Plasma total homocysteine concentrations

Plasma tHcy concentrations were measured by using HPLC with fluorescence detection according to the method described by Pfeiffer et al (36). The within- and between-day CVs for tHcy were 5% and 8%, respectively.

Statistical analysis

The distributions of water arsenic; plasma concentrations of tHcy, folate, and cobalamin; and urinary concentrations of arsenic, creatinine and %InAs were skewed. For these variables, logarithmic transformation was used. Treatment group differences were first tested by using the chi-square test for categorical variables and Wilcoxon’s rank-sum test for continuous variables.

▸ Records supplied:
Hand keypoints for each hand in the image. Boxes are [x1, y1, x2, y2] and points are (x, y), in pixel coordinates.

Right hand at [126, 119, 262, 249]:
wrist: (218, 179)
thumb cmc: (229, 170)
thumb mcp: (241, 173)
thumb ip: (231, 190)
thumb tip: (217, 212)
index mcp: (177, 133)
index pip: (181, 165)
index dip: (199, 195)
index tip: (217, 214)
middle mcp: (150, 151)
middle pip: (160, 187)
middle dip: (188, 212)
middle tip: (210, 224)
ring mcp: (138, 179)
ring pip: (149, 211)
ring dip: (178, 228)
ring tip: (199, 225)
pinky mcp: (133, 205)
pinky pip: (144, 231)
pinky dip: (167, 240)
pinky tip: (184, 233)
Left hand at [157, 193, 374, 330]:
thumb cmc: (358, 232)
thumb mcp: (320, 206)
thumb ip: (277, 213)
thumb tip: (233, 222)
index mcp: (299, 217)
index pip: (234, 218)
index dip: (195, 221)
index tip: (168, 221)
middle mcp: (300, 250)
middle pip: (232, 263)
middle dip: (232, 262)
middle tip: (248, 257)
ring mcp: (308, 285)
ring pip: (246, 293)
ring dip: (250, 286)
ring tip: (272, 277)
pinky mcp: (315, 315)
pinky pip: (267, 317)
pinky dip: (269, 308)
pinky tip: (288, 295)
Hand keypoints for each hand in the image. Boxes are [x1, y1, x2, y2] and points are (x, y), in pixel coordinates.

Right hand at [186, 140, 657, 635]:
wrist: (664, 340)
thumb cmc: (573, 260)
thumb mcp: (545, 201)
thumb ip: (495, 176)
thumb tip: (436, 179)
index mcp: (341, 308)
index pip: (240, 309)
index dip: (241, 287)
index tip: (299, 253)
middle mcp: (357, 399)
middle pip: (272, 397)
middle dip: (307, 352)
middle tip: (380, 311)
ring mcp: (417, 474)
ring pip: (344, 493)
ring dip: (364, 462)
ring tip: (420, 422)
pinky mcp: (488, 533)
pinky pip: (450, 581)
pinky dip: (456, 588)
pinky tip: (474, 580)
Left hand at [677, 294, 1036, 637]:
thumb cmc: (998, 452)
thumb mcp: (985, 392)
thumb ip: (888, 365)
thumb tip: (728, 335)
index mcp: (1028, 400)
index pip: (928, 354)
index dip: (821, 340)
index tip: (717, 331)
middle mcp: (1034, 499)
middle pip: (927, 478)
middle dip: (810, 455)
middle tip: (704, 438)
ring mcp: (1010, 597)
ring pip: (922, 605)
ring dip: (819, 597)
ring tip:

▸ What you are asked to do: Rewrite the part of the homocysteine methods text between "Plasma total homocysteine" and "for continuous variables.", inclusive, replacing "logarithmic" with "square-root".

▸ Answer to this problem:
Plasma total homocysteine concentrations

Plasma tHcy concentrations were measured by using HPLC with fluorescence detection according to the method described by Pfeiffer et al (36). The within- and between-day CVs for tHcy were 5% and 8%, respectively.

Statistical analysis

The distributions of water arsenic; plasma concentrations of tHcy, folate, and cobalamin; and urinary concentrations of arsenic, creatinine and %InAs were skewed. For these variables, square-root transformation was used. Treatment group differences were first tested by using the chi-square test for categorical variables and Wilcoxon’s rank-sum test for continuous variables.